Finance remains one of the strongest pillars of the movement, with Brooks and others teaching financial literacy, entrepreneurship, and wealth-building—subjects that often remain inaccessible in traditional education. But #HillmanTok stretches far beyond money management. Courses cover emergency medicine, forensic science, Black media representation, mental health, career readiness, sewing, gardening, branding, and more. The breadth of content reflects a holistic approach to education: practical skills, academic knowledge, and cultural awareness all interwoven in short-form, digestible lessons.
Educational experts have noted that this shift mirrors a broader national trend. As The Washington Post and NPR have reported, younger learners increasingly seek flexible, interest-driven, on-demand education—something universities have struggled to adapt to. Meanwhile, digital platforms are rapidly becoming primary learning spaces, especially within Black communities seeking culturally informed content that reflects their lived experiences.

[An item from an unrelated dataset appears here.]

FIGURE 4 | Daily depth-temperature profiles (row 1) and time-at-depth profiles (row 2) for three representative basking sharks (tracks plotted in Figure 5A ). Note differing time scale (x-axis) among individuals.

During their visit to Congress, #HillmanTok educators met with lawmakers including Congresswoman Shontel Brown, Congresswoman Jasmine Crockett, and Congressman Shamari Figures. In one memorable moment, Congresswoman Crockett underscored the power of knowing Black history and understanding economics—two pillars at the heart of #HillmanTok’s mission to empower future generations.
The movement’s reach extends across all 50 states, with especially strong engagement in Georgia, Texas, California, New York, and Florida—cities like Atlanta, Houston, Chicago, Brooklyn, and Los Angeles serving as digital hubs for this new learning community. This national footprint is particularly significant at a time when DEI rollbacks are reshaping educational policies across the U.S. While diversity programs are being cut, #HillmanTok is filling the void by creating inclusive, culturally grounded, academically rigorous content outside the constraints of traditional institutions (The New York Times).
The UNCF’s reception for the educators wasn’t merely a celebration—it was an acknowledgment of a historic shift in how knowledge circulates. Education is no longer confined to brick-and-mortar classrooms. It is borderless, mobile, and community-driven. It moves at the speed of culture. And it belongs to the people.
As #HillmanTok continues to grow, it signals a powerful truth:
The next wave of Black excellence is being taught, shared, and celebrated in real time—one scroll, one lesson, and one liberated learner at a time.